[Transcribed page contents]
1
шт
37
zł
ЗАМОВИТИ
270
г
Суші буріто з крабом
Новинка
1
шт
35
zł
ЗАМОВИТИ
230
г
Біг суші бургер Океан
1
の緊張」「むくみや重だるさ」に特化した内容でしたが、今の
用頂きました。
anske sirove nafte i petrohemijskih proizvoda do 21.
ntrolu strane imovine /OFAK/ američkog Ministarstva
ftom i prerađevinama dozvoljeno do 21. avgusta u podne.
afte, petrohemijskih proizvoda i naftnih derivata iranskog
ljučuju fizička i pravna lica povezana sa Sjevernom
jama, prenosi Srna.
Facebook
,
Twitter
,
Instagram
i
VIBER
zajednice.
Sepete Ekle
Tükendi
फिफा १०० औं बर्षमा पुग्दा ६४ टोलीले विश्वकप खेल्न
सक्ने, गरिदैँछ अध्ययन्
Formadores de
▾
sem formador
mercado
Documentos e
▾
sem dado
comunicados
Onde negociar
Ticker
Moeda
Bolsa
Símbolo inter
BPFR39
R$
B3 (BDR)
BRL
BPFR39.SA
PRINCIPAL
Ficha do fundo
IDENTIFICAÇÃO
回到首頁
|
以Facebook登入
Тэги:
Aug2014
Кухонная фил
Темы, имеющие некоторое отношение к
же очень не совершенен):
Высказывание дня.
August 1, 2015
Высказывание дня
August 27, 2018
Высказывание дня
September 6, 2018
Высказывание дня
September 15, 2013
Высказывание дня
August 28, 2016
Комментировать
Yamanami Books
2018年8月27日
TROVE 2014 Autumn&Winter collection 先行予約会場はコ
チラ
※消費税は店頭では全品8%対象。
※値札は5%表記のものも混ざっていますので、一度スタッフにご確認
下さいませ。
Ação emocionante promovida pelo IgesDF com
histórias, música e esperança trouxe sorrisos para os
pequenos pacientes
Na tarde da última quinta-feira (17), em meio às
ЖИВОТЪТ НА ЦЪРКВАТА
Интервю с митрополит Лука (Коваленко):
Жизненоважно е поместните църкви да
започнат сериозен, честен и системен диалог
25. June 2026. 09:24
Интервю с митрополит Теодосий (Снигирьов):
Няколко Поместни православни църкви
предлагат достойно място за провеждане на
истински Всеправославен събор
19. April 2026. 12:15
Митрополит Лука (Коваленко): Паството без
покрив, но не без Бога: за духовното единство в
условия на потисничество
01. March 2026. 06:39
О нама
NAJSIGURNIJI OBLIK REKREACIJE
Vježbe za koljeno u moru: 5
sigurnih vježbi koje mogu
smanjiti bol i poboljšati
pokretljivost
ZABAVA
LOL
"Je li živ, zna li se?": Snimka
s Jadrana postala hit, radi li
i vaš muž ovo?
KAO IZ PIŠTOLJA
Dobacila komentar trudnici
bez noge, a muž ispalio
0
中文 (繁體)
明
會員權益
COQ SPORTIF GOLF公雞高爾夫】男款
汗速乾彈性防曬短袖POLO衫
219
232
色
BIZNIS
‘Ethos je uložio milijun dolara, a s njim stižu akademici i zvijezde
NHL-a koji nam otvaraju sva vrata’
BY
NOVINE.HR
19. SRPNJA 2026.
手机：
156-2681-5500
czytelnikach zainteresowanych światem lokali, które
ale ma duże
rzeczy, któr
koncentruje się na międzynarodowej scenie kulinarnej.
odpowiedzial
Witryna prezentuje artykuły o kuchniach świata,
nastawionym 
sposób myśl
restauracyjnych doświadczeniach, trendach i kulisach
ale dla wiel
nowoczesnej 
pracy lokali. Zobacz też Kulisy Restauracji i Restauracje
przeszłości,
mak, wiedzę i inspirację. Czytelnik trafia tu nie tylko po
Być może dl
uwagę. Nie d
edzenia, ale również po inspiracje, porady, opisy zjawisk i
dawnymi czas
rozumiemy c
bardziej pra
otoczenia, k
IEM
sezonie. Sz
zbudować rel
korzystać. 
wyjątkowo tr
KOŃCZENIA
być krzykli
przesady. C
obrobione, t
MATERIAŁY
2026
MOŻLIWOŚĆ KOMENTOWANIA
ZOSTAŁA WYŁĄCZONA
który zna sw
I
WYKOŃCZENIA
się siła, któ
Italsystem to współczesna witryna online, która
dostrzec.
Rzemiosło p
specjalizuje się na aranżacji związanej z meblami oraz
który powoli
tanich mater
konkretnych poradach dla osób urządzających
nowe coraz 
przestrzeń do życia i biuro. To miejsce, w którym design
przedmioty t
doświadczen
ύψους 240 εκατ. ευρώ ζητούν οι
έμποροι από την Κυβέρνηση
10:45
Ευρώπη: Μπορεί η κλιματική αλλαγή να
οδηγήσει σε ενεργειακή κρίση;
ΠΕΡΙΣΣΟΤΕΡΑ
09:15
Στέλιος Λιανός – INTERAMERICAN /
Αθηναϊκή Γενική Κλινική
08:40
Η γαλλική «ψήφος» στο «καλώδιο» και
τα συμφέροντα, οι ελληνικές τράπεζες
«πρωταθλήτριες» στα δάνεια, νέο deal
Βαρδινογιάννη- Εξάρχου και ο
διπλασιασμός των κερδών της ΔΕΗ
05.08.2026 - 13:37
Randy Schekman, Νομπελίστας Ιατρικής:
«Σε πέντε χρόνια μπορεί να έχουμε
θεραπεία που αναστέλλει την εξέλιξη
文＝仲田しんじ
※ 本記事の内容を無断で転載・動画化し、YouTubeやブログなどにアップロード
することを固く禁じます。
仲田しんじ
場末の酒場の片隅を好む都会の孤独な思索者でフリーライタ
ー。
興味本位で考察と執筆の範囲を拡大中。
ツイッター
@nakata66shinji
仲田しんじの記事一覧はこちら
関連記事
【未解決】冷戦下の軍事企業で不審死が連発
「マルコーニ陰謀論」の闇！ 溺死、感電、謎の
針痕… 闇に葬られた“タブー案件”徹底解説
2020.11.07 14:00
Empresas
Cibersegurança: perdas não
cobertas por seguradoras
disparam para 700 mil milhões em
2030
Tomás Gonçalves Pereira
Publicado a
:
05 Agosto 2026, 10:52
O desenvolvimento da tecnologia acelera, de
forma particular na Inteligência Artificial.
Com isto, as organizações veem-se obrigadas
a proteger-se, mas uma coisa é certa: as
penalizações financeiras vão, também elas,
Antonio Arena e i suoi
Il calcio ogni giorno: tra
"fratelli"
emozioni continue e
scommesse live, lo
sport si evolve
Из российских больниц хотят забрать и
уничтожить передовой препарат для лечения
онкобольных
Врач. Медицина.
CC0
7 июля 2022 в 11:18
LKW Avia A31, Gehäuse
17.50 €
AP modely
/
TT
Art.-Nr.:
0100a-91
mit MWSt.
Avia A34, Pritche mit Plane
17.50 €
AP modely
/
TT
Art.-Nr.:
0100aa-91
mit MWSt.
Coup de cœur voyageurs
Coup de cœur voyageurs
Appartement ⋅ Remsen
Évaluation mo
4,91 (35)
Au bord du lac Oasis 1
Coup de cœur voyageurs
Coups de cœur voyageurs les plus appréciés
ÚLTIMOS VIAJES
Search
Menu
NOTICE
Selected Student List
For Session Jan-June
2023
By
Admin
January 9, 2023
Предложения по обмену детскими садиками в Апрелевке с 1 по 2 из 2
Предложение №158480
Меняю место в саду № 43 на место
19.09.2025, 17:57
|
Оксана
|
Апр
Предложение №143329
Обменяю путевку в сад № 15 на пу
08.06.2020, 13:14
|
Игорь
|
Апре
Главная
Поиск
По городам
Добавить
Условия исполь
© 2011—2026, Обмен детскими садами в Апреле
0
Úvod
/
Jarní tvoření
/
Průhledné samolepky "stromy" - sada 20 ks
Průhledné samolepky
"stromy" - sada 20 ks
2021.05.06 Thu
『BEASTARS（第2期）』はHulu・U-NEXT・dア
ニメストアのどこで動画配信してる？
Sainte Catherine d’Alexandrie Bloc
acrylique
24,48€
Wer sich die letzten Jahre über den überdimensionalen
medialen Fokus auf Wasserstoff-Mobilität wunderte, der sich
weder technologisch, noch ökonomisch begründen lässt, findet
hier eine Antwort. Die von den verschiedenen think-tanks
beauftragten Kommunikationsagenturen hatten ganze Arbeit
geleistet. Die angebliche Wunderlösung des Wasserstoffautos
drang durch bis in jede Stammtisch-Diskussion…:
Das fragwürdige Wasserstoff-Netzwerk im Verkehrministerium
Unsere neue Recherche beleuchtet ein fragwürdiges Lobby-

#### JOB ITEM
Read through the entries, then copy every line where the string "samolepky" is found.

#### ANSWER AREA
Průhledné samolepky "stromy" - sada 20 ks
Průhledné samolepky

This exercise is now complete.